Post Europe: Dealing with credit insurance during the crisis
The financial crisis has lead to some European firms considering credit insurance as a short-term option, but as Marcos Polónia explains it could really be a long-term solution.
This year has already witnessed some historic political events and European companies should be prepared for even more turbulence as Eurozone countries struggle to deal with not only having lost independent monetary policy, but also the ability to devalue their way to growth.
However, looking at this situation in a positive light, which is what all managers should do, crises should be viewed as a new opportunity to start afresh, but with more intelligence. We can't just stop taking risks, as without risk there is little chance of creating value. Every day managers within organisations with a risk appetite culture have to conduct financial analysis that takes into account concerns about economic risk and financial risk.
Increased credit
In addition, there is the potential of increased levels of credit between companies caused by globalisation and the need to enter markets abroad even during or because of a crisis. But credit also means assuming an additional risk. And it is in key moments such as the present one that those that really need to correctly select the risks to be assumed by their company require the support of a professional risk analysis team. As a result much of this work is increasingly being delegated to external experts who analyse and approve inherent risk, namely in context of credit insurance subscription.

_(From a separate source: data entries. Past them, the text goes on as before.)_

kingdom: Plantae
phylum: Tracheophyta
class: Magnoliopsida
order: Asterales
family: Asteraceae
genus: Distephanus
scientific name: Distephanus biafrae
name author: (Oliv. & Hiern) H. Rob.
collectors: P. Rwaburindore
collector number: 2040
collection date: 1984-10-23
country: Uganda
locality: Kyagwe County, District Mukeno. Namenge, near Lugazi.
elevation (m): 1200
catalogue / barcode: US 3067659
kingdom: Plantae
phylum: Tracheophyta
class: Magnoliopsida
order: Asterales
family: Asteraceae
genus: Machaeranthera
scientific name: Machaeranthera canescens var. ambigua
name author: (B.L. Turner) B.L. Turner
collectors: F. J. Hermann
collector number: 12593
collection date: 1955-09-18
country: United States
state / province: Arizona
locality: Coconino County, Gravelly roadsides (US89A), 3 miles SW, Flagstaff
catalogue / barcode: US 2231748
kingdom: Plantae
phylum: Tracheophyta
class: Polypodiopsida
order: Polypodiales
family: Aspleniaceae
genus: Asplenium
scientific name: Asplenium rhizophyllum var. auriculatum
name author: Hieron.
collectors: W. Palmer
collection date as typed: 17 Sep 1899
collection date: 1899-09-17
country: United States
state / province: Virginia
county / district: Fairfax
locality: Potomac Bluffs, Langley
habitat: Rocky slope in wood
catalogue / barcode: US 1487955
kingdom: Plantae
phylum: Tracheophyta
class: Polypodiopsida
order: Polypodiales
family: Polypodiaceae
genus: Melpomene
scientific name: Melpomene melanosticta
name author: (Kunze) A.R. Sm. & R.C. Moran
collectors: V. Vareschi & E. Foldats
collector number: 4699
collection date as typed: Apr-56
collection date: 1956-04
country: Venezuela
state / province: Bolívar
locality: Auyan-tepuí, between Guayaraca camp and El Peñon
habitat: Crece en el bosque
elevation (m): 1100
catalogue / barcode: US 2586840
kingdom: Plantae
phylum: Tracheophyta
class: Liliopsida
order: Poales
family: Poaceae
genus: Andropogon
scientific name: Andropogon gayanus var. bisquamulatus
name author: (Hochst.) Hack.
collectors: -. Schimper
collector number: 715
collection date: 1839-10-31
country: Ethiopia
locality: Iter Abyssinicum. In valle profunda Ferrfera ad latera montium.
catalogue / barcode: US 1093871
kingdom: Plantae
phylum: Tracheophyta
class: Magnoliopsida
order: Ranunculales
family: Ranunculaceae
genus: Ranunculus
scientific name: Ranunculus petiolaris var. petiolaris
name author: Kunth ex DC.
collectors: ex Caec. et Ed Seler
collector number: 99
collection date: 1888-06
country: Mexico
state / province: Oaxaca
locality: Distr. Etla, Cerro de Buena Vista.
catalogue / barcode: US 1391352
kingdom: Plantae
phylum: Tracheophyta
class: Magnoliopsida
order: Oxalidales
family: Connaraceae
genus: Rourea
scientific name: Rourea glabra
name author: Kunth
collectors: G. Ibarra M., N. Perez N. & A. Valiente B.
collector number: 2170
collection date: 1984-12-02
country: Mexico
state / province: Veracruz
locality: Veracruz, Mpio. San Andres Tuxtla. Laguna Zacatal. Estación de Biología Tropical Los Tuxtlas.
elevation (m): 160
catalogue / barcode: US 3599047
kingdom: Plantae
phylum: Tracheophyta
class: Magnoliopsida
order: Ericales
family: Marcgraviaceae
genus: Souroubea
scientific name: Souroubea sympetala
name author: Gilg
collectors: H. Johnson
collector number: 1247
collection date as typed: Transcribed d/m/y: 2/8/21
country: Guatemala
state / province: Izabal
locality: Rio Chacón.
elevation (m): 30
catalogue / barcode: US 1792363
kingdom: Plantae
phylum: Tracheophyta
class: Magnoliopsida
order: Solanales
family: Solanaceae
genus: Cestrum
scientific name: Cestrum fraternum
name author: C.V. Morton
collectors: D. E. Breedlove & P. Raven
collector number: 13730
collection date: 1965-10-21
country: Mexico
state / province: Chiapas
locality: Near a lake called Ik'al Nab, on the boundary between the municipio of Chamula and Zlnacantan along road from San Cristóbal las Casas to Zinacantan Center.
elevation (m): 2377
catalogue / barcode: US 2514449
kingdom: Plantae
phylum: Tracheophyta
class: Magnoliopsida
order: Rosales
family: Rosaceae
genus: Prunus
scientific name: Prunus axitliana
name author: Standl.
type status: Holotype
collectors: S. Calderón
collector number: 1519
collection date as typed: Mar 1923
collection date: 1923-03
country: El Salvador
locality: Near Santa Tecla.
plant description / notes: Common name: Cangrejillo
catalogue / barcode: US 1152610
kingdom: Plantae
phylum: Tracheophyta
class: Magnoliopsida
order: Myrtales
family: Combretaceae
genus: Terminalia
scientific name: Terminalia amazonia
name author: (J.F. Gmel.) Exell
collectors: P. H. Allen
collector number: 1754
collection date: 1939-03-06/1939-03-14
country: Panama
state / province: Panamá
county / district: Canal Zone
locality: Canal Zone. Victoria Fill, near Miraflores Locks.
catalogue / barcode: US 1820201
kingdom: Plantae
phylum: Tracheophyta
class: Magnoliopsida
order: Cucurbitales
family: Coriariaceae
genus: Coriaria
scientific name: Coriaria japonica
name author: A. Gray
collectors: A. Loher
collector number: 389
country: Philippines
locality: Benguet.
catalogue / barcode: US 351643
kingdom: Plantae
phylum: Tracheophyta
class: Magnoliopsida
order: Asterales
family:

But why should these risk takers even contemplate purchasing cover to protect their bets? Put simply, credit insurance guarantees the credit transactions between companies whenever the credit threshold is validated by the insurer's risk analyst. It covers cases of the buyer's insolvency, such as scenarios in which companies do not have the capability to honour their payment commitment on time or in case of bankruptcy.
"Crises should be viewed as a new opportunity to start afresh, but with more intelligence."
Not bound by limits
But the benefits it can offer to clients are not limited to indemnification. When well executed, the service provided by credit insurers can create considerable added value for companies. It supplies managers with important information and support regarding the target market to penetrate, it provides an objective credit analysis of the client company and monitors the client's portfolio covered by the policy, which can alert the client in case of financial impairment.
Credit insurance also enhances company's probability to get paid insofar as credit insurance companies enjoy a much stronger negotiating power over non-paying clients. Furthermore, it also filters and solves situations of attempted use of dispute credit which led to the third party to not make payment, and it certainly manages the indemnification process.
Alarm bells
With this in mind it is no surprise businesses operating within the troubled Eurozone have increasingly turned to this form of protection. In fact, the world crisis rang alarm bells for many companies and the demand for credit insurance flared worldwide. This rise in demand, however, raises several questions that need to be answered.
On one hand, there is the question of knowing how credit insurers are responding to this increased demand. Not surprisingly, insurers are assuming a more selective approach as they know that some companies are now seeking short-term credit insurance solutions as a final salvation from an uncertain or even catastrophic scenario. In turn, insurers view credit insurance as a long-term risk partnership that has to be consolidated through a relationship of trust that matures over time. Once initiated, such a relationship leads to the insurer working closely with their client through difficult risk points. This is clearly something that cannot happen unless knowledge and experience has been accumulated.
"Not surprisingly, insurers are assuming a more selective approach."
Strict austerity
On the other hand, it is also interesting to consider how the present economic situation across Europe affects the credit insurance offer. The current sovereign debt crisis effecting Southern European countries - mainly Greece, Portugal, Spain and Italy - is forcing them to impose strict austerity measures that hinder economic growth. At the same time, Germany and surrounding countries are showing impressive economic strength. This dual behaviour is straining European cohesion and risks Euro sustainability.
Credit insurers are reacting to this situation by restricting credit limits for buyers in stressed countries, while softening their attitude towards the countries perceived to be in better shape. While this policy change may be justified by lower demand from Southern European countries, it punishes excellent creditworthy buyers located in stressed countries.
Global approach
This global approach from credit insurers is a consequence of the creation of a few multinational groups that resulted from the acquisition wave of national players, which occurred in the last decade. The gain from scale has brought a loss of local focus. As a result, in this new environment, small and stressed countries, like Portugal, tend to get rough treatment from credit insurers, regardless from the creditworthiness of the buyer.
While it is obvious to all that the trading environment across the Eurozone in 2011 is challenging, companies still have to trade and take risks. Credit insurance, while still playing a key role in providing protection, saving businesses and safeguarding jobs, should not be viewed as the easy option. With new approaches being applied by insurers every day it is more critical than ever that those in need seek the support of European and even global broking experts that can monitor this new financial reality and present deliverable and cost effective options.
Overall, the credit insurance market is still open for business across the Eurozone, but those that will benefit most are the companies that view the cover as a long-term solution and not just a knee jerk reaction to the current crisis.
Marcos Polónia is credit and financial risks managing director at MDS SA (Portugal).